The Preservation of Goodness: Shadowlands Versus the Real World

In The Last Battle, the preservation of goodness is a key distinction between ordinary life in the imperfect world, which Lewis calls “Shadowlands,” and the “real” world of life after death. Lucy, Edmund, and Peter are surprised to recognize Kirk’s country home, which they thought had been destroyed, in the “real” England. However, Mr. Tumnus informs them that they are “now looking at the England within England, the real England […] And in that inner England no good thing is destroyed” (163-64). At the final separation of creatures at the Door, evil disappears forever into Aslan’s shadow while the good is preserved in Aslan’s eternal country. Consequently, Lucy and Tirian do not have to cry over the destruction of the Narnia they had known because “all of the old Narnia that mattered, all of the dear creatures, have been drawn into the real Narnia through the Door” (154).

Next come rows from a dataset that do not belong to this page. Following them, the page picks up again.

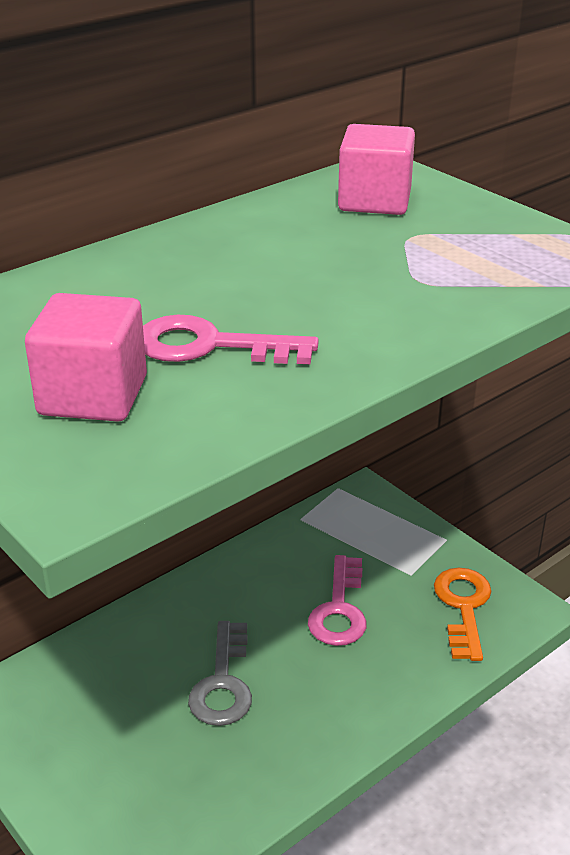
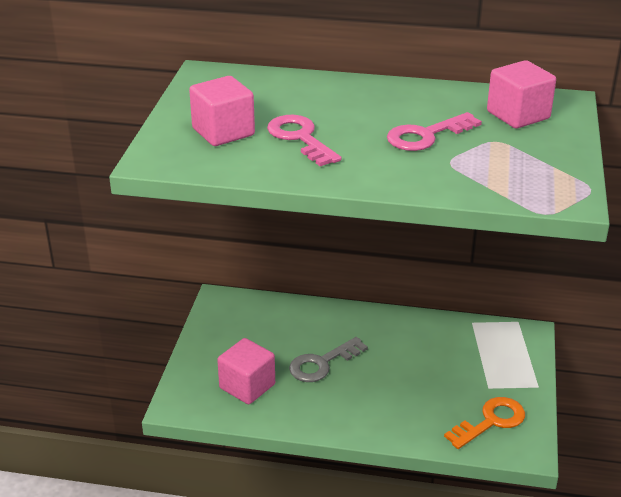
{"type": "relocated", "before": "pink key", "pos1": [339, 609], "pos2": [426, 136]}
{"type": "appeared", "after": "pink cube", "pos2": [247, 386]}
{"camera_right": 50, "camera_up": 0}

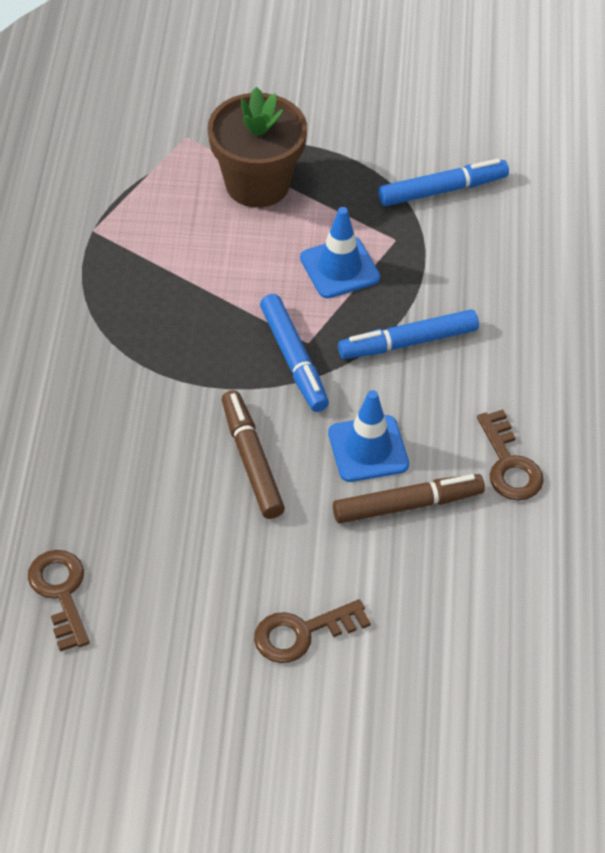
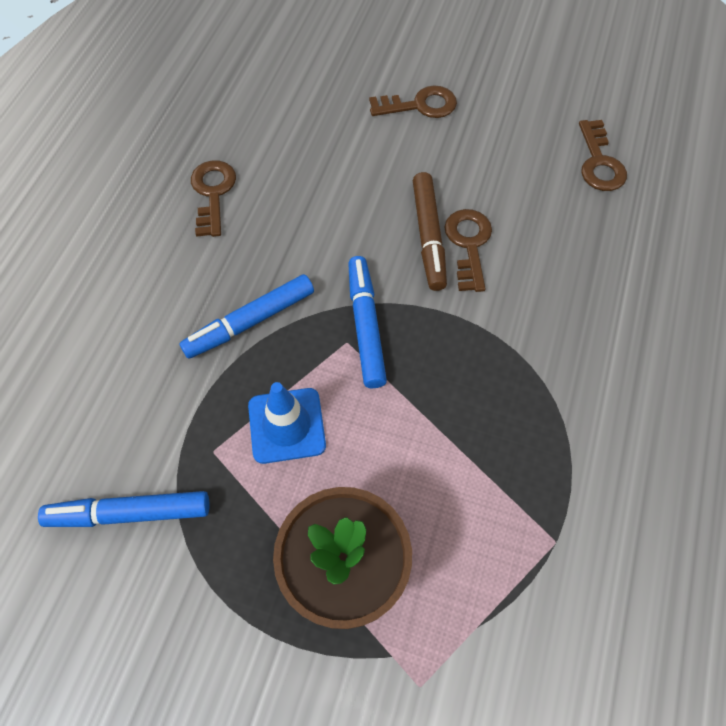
{"type": "missing", "before": "blue traffic cone", "pos1": [368, 449]}
{"type": "missing", "before": "brown marker", "pos1": [407, 505]}
{"type": "spun", "before": "blue marker", "pos1": [408, 342], "pos2": [250, 322], "turn": 150}
{"type": "appeared", "after": "brown key", "pos2": [469, 244]}
{"camera_right": -165, "camera_up": 10}

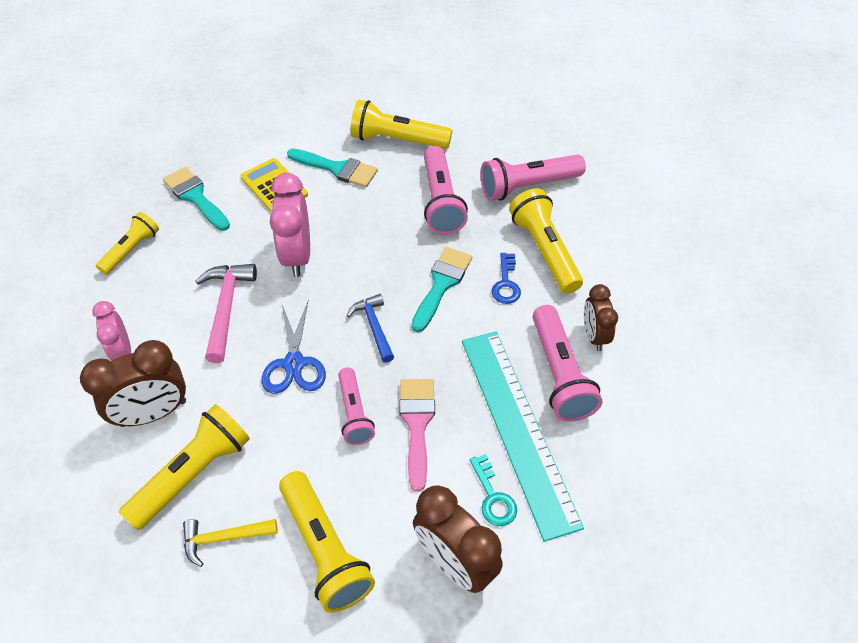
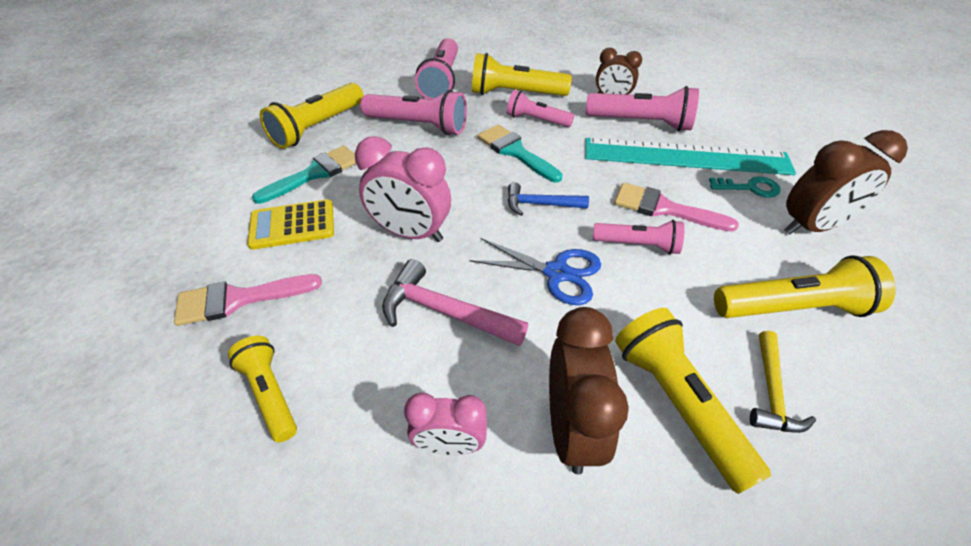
{"type": "colour", "before": "turquoise brush", "after": "pink brush", "pos1": [195, 197], "pos2": [239, 299]}
{"type": "exchanged", "before": "blue key", "after": "pink flashlight", "pos1": [506, 283], "pos2": [536, 120]}
{"camera_right": -65, "camera_up": -5}

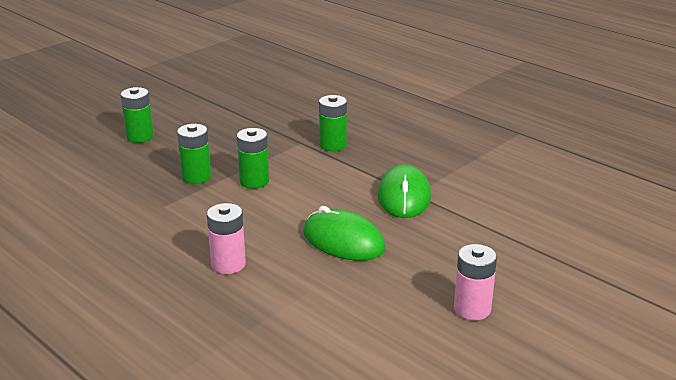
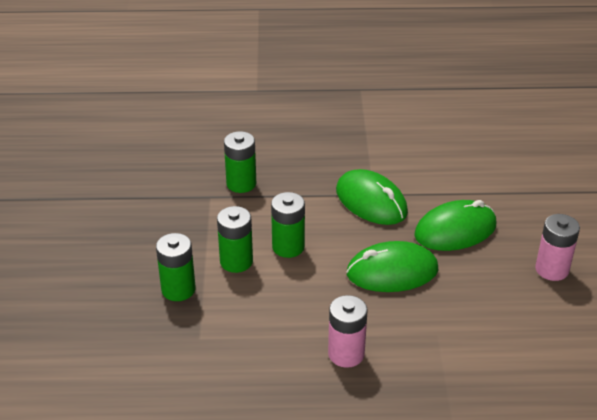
{"type": "relocated", "before": "green battery", "pos1": [140, 137], "pos2": [288, 247]}
{"type": "appeared", "after": "green mouse", "pos2": [455, 230]}
{"camera_right": -45, "camera_up": 10}

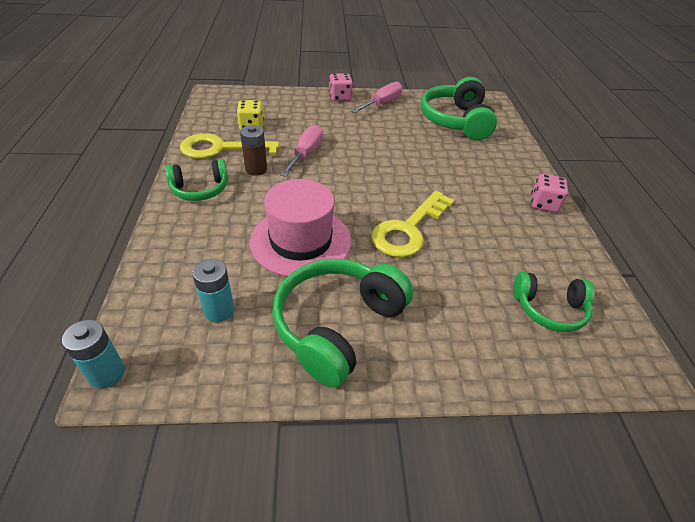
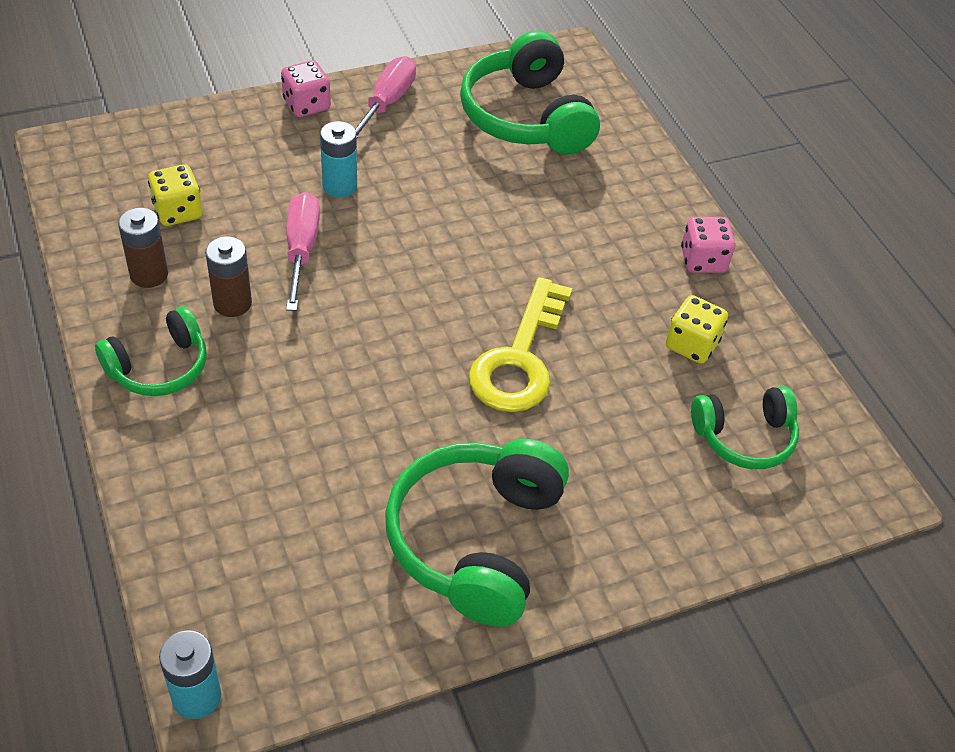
{"type": "exchanged", "before": "yellow key", "after": "brown battery", "pos1": [221, 149], "pos2": [149, 274]}
{"type": "relocated", "before": "turquoise battery", "pos1": [219, 310], "pos2": [339, 186]}
{"type": "missing", "before": "pink hat", "pos1": [300, 241]}
{"type": "appeared", "after": "yellow dice", "pos2": [691, 345]}
{"camera_right": -20, "camera_up": 5}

It is not simply that good continues in Aslan’s world; rather, it is perfected. Lewis refers to the Allegory of the Cave in Plato’s The Republic to illustrate his concept of life after death and the ending of a world. In a dialogue in Plato’s Republic, Socrates describes a group of people who have lived all of their lives chained in a cave. Things pass in front of a fire behind them, casting shadows on the cave wall in front of them, and the people assume those shadows are reality when they have not in fact gone outside of the cave and seen the real world. Paralleling this distinction, Lord Digory informs the now-deceased Peter that what he saw destroyed was “not the real Narnia” because “that had a beginning and an end. It was only a shadow or copy of the real Narnia which had always been here and always will be here” (153-54). “Shadowlands,” the old Narnia or the old England, are imperfect echoes of the eternal reality, which retains all goodness. When Jewel sees the “real” Narnia, he therefore feels he has at last come home and realizes that “the reason why [he] loved the old Narnia is that it sometimes looked a little like this” (155). Lewis uses the analogy of a reflection in a mirror to compare the “Shadowlands” Narnia to the “real” Narnia, which is deeper, higher, more colorful, and lacking in evil: “The new one was a deeper country: every rock and flower and blade of grass looked as if it meant more” (154-55). In this “real” world, the children can run faster without tiring, float up waterfalls, and meet all of the beloved friends and heroes of Narnian history. Mr. Tumnus compares it to an onion, in the sense that “the farther up and the farther in you go, the bigger everything gets” (162).